You can also do a good trekking in Hong Kong. There is 100-km long MacLehose Trail, stretching from the East to the West through the New Territories. It´s named after longest serving British governor in Hong Kong. We did first two sections of this trail in late November last year. The landscape was very diverse and epic. First day, we walked along the big reservoir. We camped in a lagoon and second day was about hill crossing and all those magnificent islands all around. We unintentionally chose weekend for the hike and the path was super crowded all the time with local and international trekkers.
Two times, we tried and swam in quite cold South China Sea. We were surprised why it´s so cold. Hong Kong lies at 23 equator north so it´s shouldn´t be that cold, no? Locals didn´t swim much, only very sporty seniors and crazy foreigners (not only us!). Beaches were super crowded during sunny days as actually almost every part of this city-state. Hong Kong area is 1000km2 and population is 7 millions which means, it´s seriously very congested!
Protests started and by the time finished already…
Hong Kong students protests or rather Umbrella revolution or Occupy Central. Discontent with central government of China and its attempt to interfere into internal affairs more than necessary and mostly the fact that China wants to do pre-screening of candidates for upcoming chief executive election in 2017 which supposed to be first (in)dependent elections since the British has left the country, led to a civil disobedience at the end of September last year. More than two months of protests happening on four different places in Hong Kong downtown greatly inspired fellows in Taiwan and Macao and of course angered Chinese central government. In late November, protesters were forced to leave the Mongkok area in Kowlon, which became again accessible for public vehicles. Protesters removed their tents but stayed present in the area and turned into shoppers and practicing windows-shopping in nearby stores in a huge numbers. After camping on the streets, big „shopping protest fever“ started. Police later arrested many genuine and many artificial shoppers and it was a big mess. I still like the idea of „mass protest shopping“!

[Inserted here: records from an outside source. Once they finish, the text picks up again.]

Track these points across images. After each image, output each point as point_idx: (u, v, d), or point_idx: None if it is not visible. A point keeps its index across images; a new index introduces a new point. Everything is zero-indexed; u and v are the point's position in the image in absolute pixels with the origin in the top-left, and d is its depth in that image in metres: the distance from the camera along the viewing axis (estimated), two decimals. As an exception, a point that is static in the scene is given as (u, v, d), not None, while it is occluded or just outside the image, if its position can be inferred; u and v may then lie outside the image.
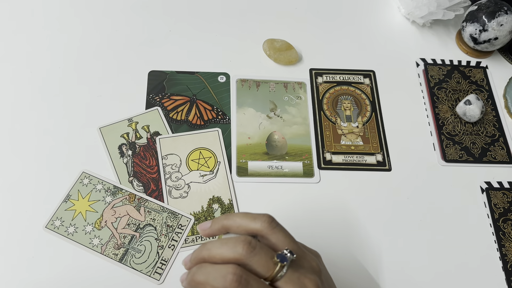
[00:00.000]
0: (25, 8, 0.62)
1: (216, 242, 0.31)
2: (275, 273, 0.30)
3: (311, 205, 0.50)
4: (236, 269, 0.29)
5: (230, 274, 0.29)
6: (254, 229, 0.32)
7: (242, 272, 0.29)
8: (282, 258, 0.30)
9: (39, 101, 0.54)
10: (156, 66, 0.58)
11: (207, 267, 0.30)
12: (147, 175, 0.50)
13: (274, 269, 0.30)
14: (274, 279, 0.30)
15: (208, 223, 0.34)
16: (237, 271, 0.29)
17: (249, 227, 0.32)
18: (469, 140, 0.56)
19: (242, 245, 0.30)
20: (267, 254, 0.30)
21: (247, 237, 0.31)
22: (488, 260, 0.48)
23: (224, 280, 0.28)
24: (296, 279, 0.30)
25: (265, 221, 0.32)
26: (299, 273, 0.30)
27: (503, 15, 0.57)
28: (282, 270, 0.30)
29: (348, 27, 0.64)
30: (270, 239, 0.32)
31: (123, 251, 0.46)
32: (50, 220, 0.47)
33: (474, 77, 0.61)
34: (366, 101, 0.58)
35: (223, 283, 0.28)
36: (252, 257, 0.30)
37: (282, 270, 0.30)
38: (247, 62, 0.60)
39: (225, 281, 0.28)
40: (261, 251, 0.30)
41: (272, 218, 0.33)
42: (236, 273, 0.29)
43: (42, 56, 0.58)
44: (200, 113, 0.55)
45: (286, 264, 0.30)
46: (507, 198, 0.52)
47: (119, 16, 0.62)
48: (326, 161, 0.53)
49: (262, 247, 0.30)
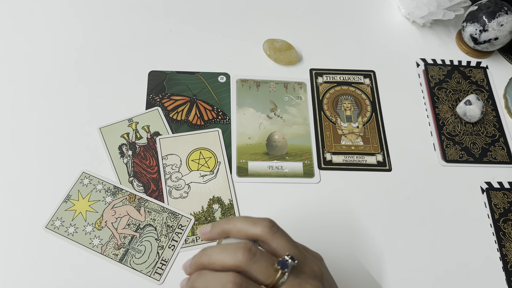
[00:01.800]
0: (25, 8, 0.62)
1: (216, 248, 0.31)
2: (276, 280, 0.29)
3: (311, 205, 0.50)
4: (236, 277, 0.29)
5: (230, 283, 0.28)
6: (254, 234, 0.32)
7: (242, 281, 0.29)
8: (283, 264, 0.30)
9: (39, 101, 0.54)
10: (156, 66, 0.58)
11: (207, 275, 0.30)
12: (147, 175, 0.50)
13: (275, 276, 0.29)
14: (275, 286, 0.29)
15: (208, 226, 0.34)
16: (237, 280, 0.28)
17: (250, 232, 0.32)
18: (469, 140, 0.56)
19: (242, 252, 0.30)
20: (267, 261, 0.30)
21: (247, 243, 0.30)
22: (488, 260, 0.48)
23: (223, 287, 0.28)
24: (297, 285, 0.30)
25: (266, 226, 0.32)
26: (300, 279, 0.30)
27: (503, 15, 0.57)
28: (283, 277, 0.29)
29: (348, 27, 0.64)
30: (270, 244, 0.32)
31: (123, 251, 0.46)
32: (50, 220, 0.47)
33: (474, 77, 0.61)
34: (366, 101, 0.58)
35: None
36: (252, 264, 0.29)
37: (283, 277, 0.29)
38: (247, 62, 0.60)
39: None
40: (261, 257, 0.30)
41: (273, 222, 0.32)
42: (236, 282, 0.28)
43: (42, 56, 0.58)
44: (200, 113, 0.55)
45: (287, 271, 0.30)
46: (508, 198, 0.52)
47: (119, 16, 0.62)
48: (326, 161, 0.53)
49: (262, 254, 0.30)
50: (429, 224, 0.50)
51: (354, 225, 0.49)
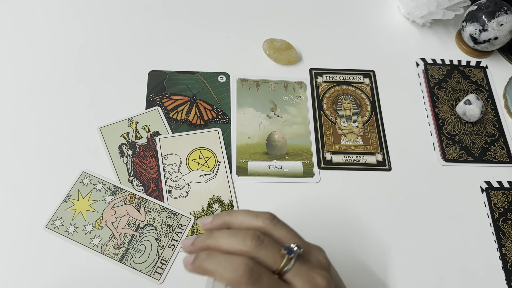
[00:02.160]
0: (25, 8, 0.62)
1: (224, 233, 0.31)
2: (282, 266, 0.30)
3: (311, 205, 0.50)
4: (248, 261, 0.29)
5: (243, 265, 0.28)
6: (256, 226, 0.32)
7: (253, 265, 0.29)
8: (289, 250, 0.30)
9: (39, 101, 0.54)
10: (156, 66, 0.58)
11: (218, 256, 0.30)
12: (147, 175, 0.50)
13: (281, 261, 0.30)
14: (281, 271, 0.30)
15: (209, 217, 0.34)
16: (249, 263, 0.28)
17: (251, 224, 0.32)
18: (469, 140, 0.56)
19: (251, 239, 0.30)
20: (274, 247, 0.30)
21: (256, 231, 0.31)
22: (488, 259, 0.48)
23: (235, 271, 0.28)
24: (304, 272, 0.30)
25: (267, 218, 0.32)
26: (307, 267, 0.30)
27: (503, 15, 0.57)
28: (290, 263, 0.30)
29: (348, 27, 0.65)
30: (273, 235, 0.32)
31: (123, 251, 0.46)
32: (50, 220, 0.47)
33: (474, 77, 0.61)
34: (366, 101, 0.58)
35: (235, 274, 0.28)
36: (260, 250, 0.30)
37: (289, 263, 0.30)
38: (247, 62, 0.60)
39: (237, 272, 0.28)
40: (268, 244, 0.30)
41: (273, 215, 0.33)
42: (248, 265, 0.28)
43: (42, 56, 0.58)
44: (200, 113, 0.55)
45: (293, 257, 0.30)
46: (507, 198, 0.52)
47: (119, 16, 0.62)
48: (326, 161, 0.53)
49: (270, 241, 0.30)
50: (429, 224, 0.50)
51: (353, 225, 0.49)
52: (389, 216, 0.50)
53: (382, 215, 0.50)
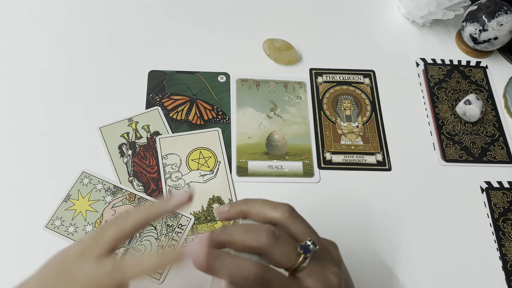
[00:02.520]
0: (24, 8, 0.62)
1: (238, 228, 0.30)
2: (298, 264, 0.29)
3: (311, 205, 0.50)
4: (258, 268, 0.28)
5: (252, 273, 0.27)
6: (274, 218, 0.31)
7: (263, 272, 0.28)
8: (305, 249, 0.30)
9: (39, 101, 0.54)
10: (156, 66, 0.58)
11: (227, 261, 0.28)
12: (147, 174, 0.50)
13: (297, 260, 0.29)
14: (296, 270, 0.29)
15: (226, 206, 0.33)
16: (259, 271, 0.28)
17: (269, 215, 0.31)
18: (469, 140, 0.56)
19: (266, 235, 0.29)
20: (290, 244, 0.30)
21: (271, 227, 0.30)
22: (488, 259, 0.48)
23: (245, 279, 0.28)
24: (318, 271, 0.30)
25: (286, 210, 0.32)
26: (321, 266, 0.30)
27: (503, 15, 0.57)
28: (305, 262, 0.29)
29: (348, 27, 0.65)
30: (290, 228, 0.31)
31: (123, 251, 0.46)
32: (50, 219, 0.47)
33: (474, 77, 0.61)
34: (366, 101, 0.58)
35: (245, 281, 0.28)
36: (275, 247, 0.29)
37: (305, 262, 0.29)
38: (247, 62, 0.60)
39: (247, 279, 0.27)
40: (284, 241, 0.29)
41: (292, 208, 0.32)
42: (258, 274, 0.28)
43: (42, 56, 0.58)
44: (200, 113, 0.55)
45: (309, 256, 0.29)
46: (507, 197, 0.52)
47: (119, 16, 0.62)
48: (326, 160, 0.53)
49: (285, 238, 0.30)
50: (429, 224, 0.50)
51: (353, 225, 0.49)
52: (389, 216, 0.50)
53: (382, 215, 0.50)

In mid-December, protesters from Hong Kong Island (Admiralty and Central area) were forced to leave and as we are in India now and I have very limited internet connection, I cannot provide further details. I only wanted to mention that we visited all protest places several times during our stay in KH and I really liked the calm and determined atmosphere over there. We saw encouraging words written in many languages everywhere. Yellow umbrellas and yellow ribbons as a symbols of protests were present too. Actually still nowadays many of my Hong Kong friends have yellow ribbon as their profile picture on their facebook profile.
This was the brief description of our seven weeks in the most congested destination in Asia.
Many thanks again to all people involved in this wonderful story
and many thanks for the readers as well!